NSString *logString = @"user logged (3 attempts)";
NSString *numberString;
NSScanner *scanner = [NSScanner scannerWithString:logString];
[scanner scanUpToCharactersFromSet:[NSCharacterSet decimalDigitCharacterSet] intoString:nil];
[scanner scanCharactersFromSet:[NSCharacterSet decimalDigitCharacterSet] intoString:&numberString];
NSLog(@"Attempts: %i", [numberString intValue]); // 3
Regex (in Swift 5.7+) is somewhat more concise
if #available(macOS 13.0, iOS 16.0, *) {
let match = "user logged (3 attempts)".firstMatch(of: /([+\\-]?[0-9]+)/)
let numberSubstring = match!.0
let number = Int(numberSubstring)
}
And now SoulverCore:
let number = "user logged (3 attempts)".find(.number)
NSDataDetector is an NSRegularExpression subclass that is able to scan a string for dates, URLs, phone numbers, addresses, and flight details. It's a great class, and supports many different formats.
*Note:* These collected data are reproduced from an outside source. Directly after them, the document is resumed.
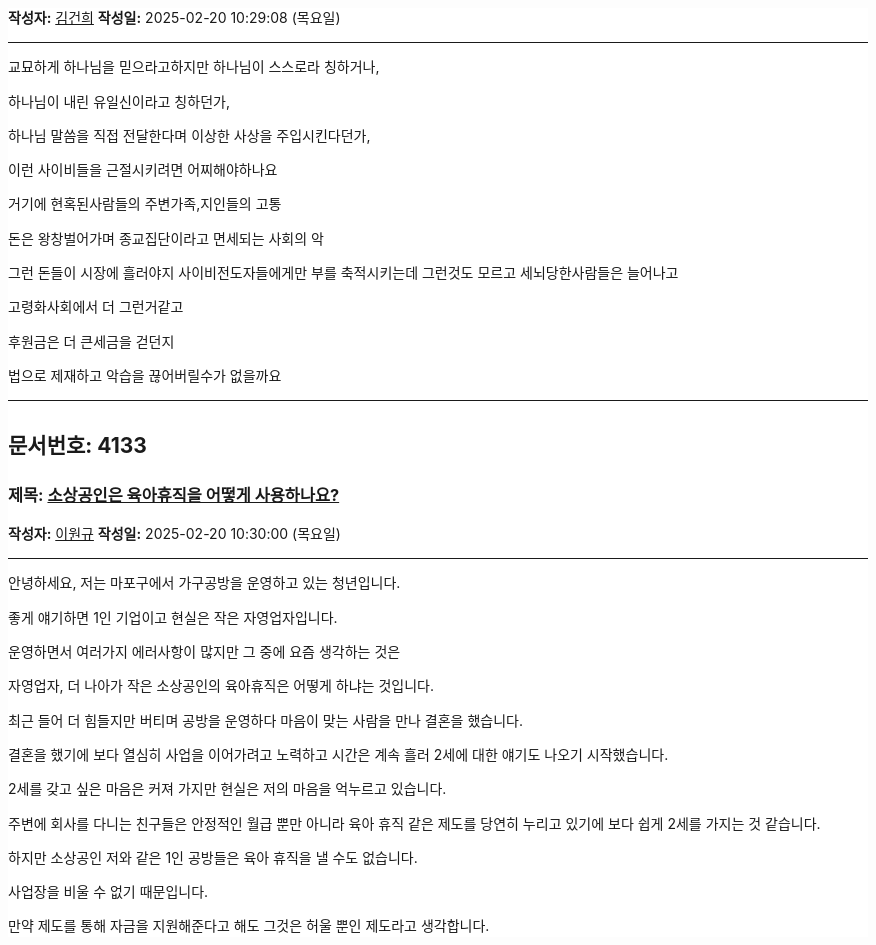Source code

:**작성자:** [김건희](https://q4all.kr/user/profile/3059)
**작성일:** 2025-02-20 10:29:08 (목요일)

---

교묘하게 하나님을 믿으라고하지만 하나님이 스스로라 칭하거나,

하나님이 내린 유일신이라고 칭하던가,

하나님 말씀을 직접 전달한다며 이상한 사상을 주입시킨다던가,

이런 사이비들을 근절시키려면 어찌해야하나요

거기에 현혹된사람들의 주변가족,지인들의 고통

돈은 왕창벌어가며 종교집단이라고 면세되는 사회의 악

그런 돈들이 시장에 흘러야지 사이비전도자들에게만 부를 축적시키는데 그런것도 모르고 세뇌당한사람들은 늘어나고

고령화사회에서 더 그런거같고

후원금은 더 큰세금을 걷던지

법으로 제재하고 악습을 끊어버릴수가 없을까요

---





## 문서번호: 4133

### 제목: [소상공인은 육아휴직을 어떻게 사용하나요?](https://q4all.kr/redirect/detail/d2116c07-183b-4922-aca5-91cccd5de282)

**작성자:** [이원규](https://q4all.kr/user/profile/5918)
**작성일:** 2025-02-20 10:30:00 (목요일)

---

안녕하세요, 저는 마포구에서 가구공방을 운영하고 있는 청년입니다.

좋게 얘기하면 1인 기업이고 현실은 작은 자영업자입니다.

운영하면서 여러가지 에러사항이 많지만 그 중에 요즘 생각하는 것은

자영업자, 더 나아가 작은 소상공인의 육아휴직은 어떻게 하냐는 것입니다.

최근 들어 더 힘들지만 버티며 공방을 운영하다 마음이 맞는 사람을 만나 결혼을 했습니다.

결혼을 했기에 보다 열심히 사업을 이어가려고 노력하고 시간은 계속 흘러 2세에 대한 얘기도 나오기 시작했습니다.

2세를 갖고 싶은 마음은 커져 가지만 현실은 저의 마음을 억누르고 있습니다.

주변에 회사를 다니는 친구들은 안정적인 월급 뿐만 아니라 육아 휴직 같은 제도를 당연히 누리고 있기에 보다 쉽게 2세를 가지는 것 같습니다.

하지만 소상공인 저와 같은 1인 공방들은 육아 휴직을 낼 수도 없습니다.

사업장을 비울 수 없기 때문입니다.

만약 제도를 통해 자금을 지원해준다고 해도 그것은 허울 뿐인 제도라고 생각합니다.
Additionally, it return propers data types from strings, like URL and Date (much like SoulverCore).
Compare:
let input = "Learn more at https://fascinatingcaptian.com today."
let detector = try! NSDataDetector(types: NSTextCheckingResult.CheckingType.link.rawValue)
let url = detector.firstMatch(in: input, options: [], range: NSRange(location: 0, length: input.utf16.count))!.url!
let url = "Learn more at https://fascinatingcaptian.com today".find(.url)
NSDataDetector's downsides are that the API is not particularly "Swifty", supported data types are limited, and it's not part of the platform-independent implementation of Foundation (so you can't use it on Linux, Windows, etc)
SoulverCore is a commercially licensable, closed-source Swift framework. The standard licensing terms of SoulverCore do apply for its use in string processing (see SoulverCore Licence).
For personal (non-commercial) projects, you do not need a license. So go ahead and use this great library in your personal projects!
There are also attribution-only licences available for a few commercial use cases.